The various files making up this site were constructed with a variety of "Open Source" tools.

This particular set of files were largely created by hand, using the emacs text editor on Linux. There are a number of "modes" available for emacs for special purposes, one of the HTML authoring modes was used here. When you go to "markup" a section, emacs will only show you the markup elements which are legal at that point of the document.

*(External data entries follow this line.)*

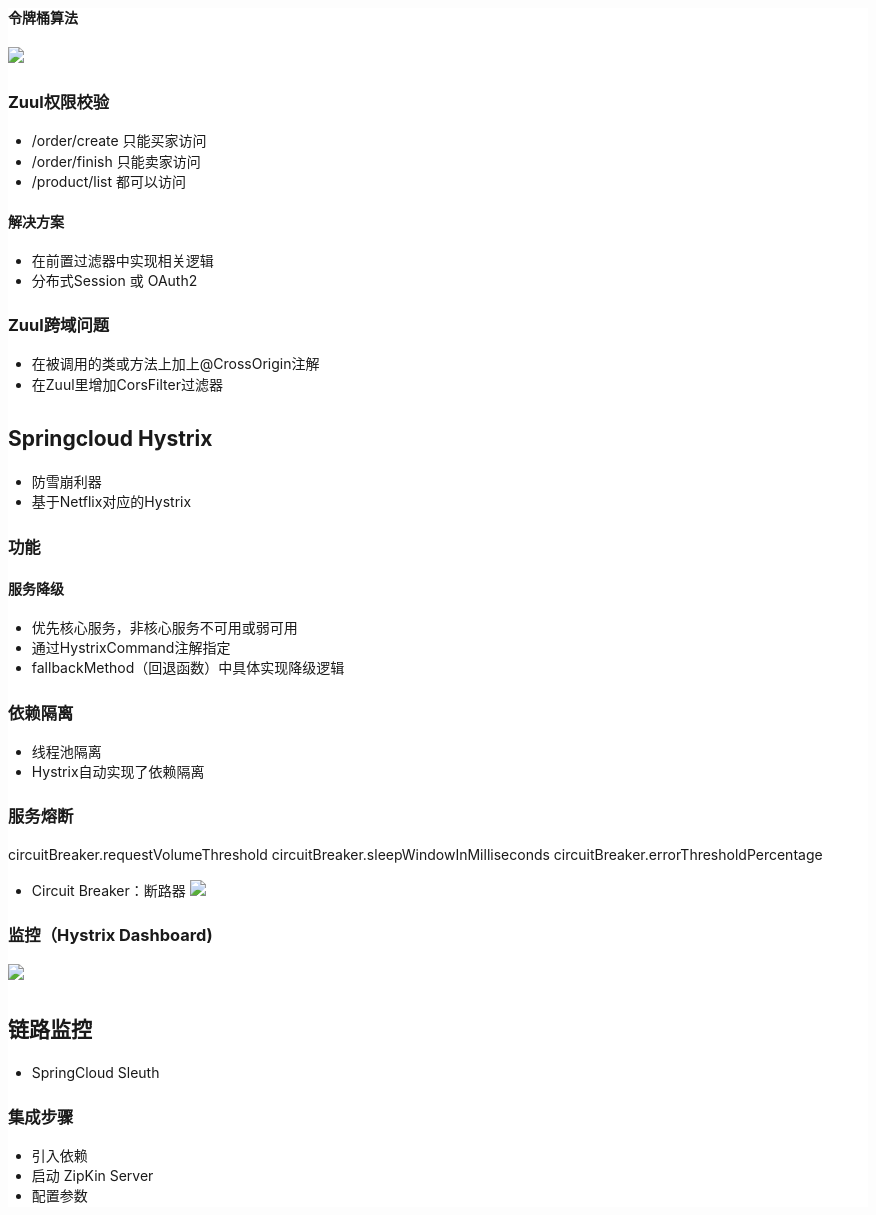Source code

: #### 令牌桶算法
![](https://github.com/geekerstar/dive-in-springcloud/blob/master/img/24.jpg)

### Zuul权限校验
- /order/create 只能买家访问
- /order/finish 只能卖家访问
- /product/list 都可以访问

#### 解决方案
- 在前置过滤器中实现相关逻辑
- 分布式Session 或 OAuth2

### Zuul跨域问题
- 在被调用的类或方法上加上@CrossOrigin注解
- 在Zuul里增加CorsFilter过滤器

## Springcloud Hystrix

- 防雪崩利器
- 基于Netflix对应的Hystrix

### 功能
#### 服务降级
- 优先核心服务，非核心服务不可用或弱可用
- 通过HystrixCommand注解指定
- fallbackMethod（回退函数）中具体实现降级逻辑

### 依赖隔离
- 线程池隔离
- Hystrix自动实现了依赖隔离

### 服务熔断
circuitBreaker.requestVolumeThreshold
circuitBreaker.sleepWindowInMilliseconds
circuitBreaker.errorThresholdPercentage

- Circuit Breaker：断路器
![](https://github.com/geekerstar/dive-in-springcloud/blob/master/img/25.jpg)

### 监控（Hystrix Dashboard)

![](https://github.com/geekerstar/dive-in-springcloud/blob/master/img/26.jpg)

## 链路监控
- SpringCloud Sleuth

### 集成步骤
- 引入依赖
- 启动 ZipKin Server
- 配置参数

Besides having the emacs lisp function for this installed, you also need the various DTDs for the types of information you intend to markup. In general, it is best to use a "strict" DTD when creating information and a "loose" DTD when interpretting someone elses work. In order to access the DTD, all you need is something like:

<!DOCTYPE HTML PUBLIC "-//W3C//DTD HTML 4.0 Transitional//EN">

As the first line of the file. Emacs will parse the DTD to learn its contents. This then controls how emacs will assist you in producing the remainder of the content.

The background graphic (periodic table) started as a SVG (Scalable Vector Graphics) image with sodipodi (2 elements). Once the XML source was generated, a perl script was used to place all of the text for 110 elements. The perl script can be found here.

Since XHTML is more structured, and is often rendered faster by browsers, all HTML files are being converted to XHTML at this site. HTML Tidy is being used for this.